
    Try to ignore that 'little voice'.....it will sap your energy, and take away your focussing on the positive things in your life. Easy to say, I know! But worry just drains you of hope for the future.

    Life will be much brighter once you can get a good night's rest!

    xxxx Kate

  • Thank you so much for your kind words. Means a lot.

  • Your welcome my friend.

    Eddie xx 

  • I am trying to focus on the positive things but today I have been struggling with yet another disappointment.  Fingers crossed tomorrow will be better. My mum was quite anti Care Home but eventually her physical health got to the point where she was in constant pain and wouldn't accept help.  By the time she went in for 'respite' as we couched it she was just so grateful not to have to struggle on and then her dementia progressed quite rapidly by which time she was enjoying being looked after and having trips and company 24/7. So it worked out okay for her. One of my best friends put her mum into care against her will and she was cross at first but happy now.  It is tough knowing what to do and when.

  • Thank you Jane. We have been quite lucky as we have our own little house and just needed to sell my mum's to pay for the care home fees.  Once I had finally cleared it - we got the clearance people in at the end - we put it up for sale and found a buyer within days and sold it within 12 weeks.  My husband is disabled so it has been hard on him watching me deal with first the cancer and then getting upset about my mum.  We found Maggie's to be very supportive in the early stages of coming to terms with the aftermath - but now I feel like I should be drawing a line and moving on.  It feels like everything has been held in limbo while I coped with various crises and now things are supposed to be okay - the emotions I had been ignoring are falling on me from a great height.

  • T'wit T'woo hooo hoo etc...

    Evening Jane and anyone else crackers enough to be here instead of kip!

Record excerpts
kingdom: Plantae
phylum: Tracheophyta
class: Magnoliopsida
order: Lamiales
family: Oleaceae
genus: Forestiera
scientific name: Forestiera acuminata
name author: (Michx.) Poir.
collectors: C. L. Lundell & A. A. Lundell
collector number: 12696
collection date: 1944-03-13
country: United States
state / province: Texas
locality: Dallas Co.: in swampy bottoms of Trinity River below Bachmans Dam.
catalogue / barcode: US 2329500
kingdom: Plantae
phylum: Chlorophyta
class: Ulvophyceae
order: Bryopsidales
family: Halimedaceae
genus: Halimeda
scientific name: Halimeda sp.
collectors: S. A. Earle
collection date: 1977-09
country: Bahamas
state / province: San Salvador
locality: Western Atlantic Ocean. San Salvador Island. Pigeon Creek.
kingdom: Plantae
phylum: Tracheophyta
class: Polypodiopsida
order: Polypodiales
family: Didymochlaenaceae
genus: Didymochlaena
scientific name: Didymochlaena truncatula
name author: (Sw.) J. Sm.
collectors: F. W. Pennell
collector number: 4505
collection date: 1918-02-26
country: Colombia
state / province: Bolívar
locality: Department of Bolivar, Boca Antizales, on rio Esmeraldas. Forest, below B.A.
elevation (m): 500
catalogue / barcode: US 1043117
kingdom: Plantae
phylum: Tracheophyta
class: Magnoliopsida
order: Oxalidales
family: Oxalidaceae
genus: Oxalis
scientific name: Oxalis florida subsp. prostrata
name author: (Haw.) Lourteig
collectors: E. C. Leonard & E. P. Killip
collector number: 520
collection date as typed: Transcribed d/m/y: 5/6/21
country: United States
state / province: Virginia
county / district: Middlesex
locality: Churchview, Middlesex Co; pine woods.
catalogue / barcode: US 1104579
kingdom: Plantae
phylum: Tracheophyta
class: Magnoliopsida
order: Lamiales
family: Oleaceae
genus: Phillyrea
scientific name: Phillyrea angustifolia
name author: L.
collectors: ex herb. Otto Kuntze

Questions
#1 Answer these from the forum thread:
(a) What does the thread say worry drains you of?
(b) Within how many weeks was the house sold?
(c) What did the poster find very supportive in the early stages of coming to terms with the aftermath?
#2 Quote the forum thread, everything from "Try to ignore" down to "Means a lot.".

Answers to the exercise
#1
(a) Hope for the future.
(b) Within 12 weeks.
(c) Maggie's.

#2
Try to ignore that 'little voice'.....it will sap your energy, and take away your focussing on the positive things in your life. Easy to say, I know! But worry just drains you of hope for the future.

    Life will be much brighter once you can get a good night's rest!

    xxxx Kate

  • Thank you so much for your kind words. Means a lot.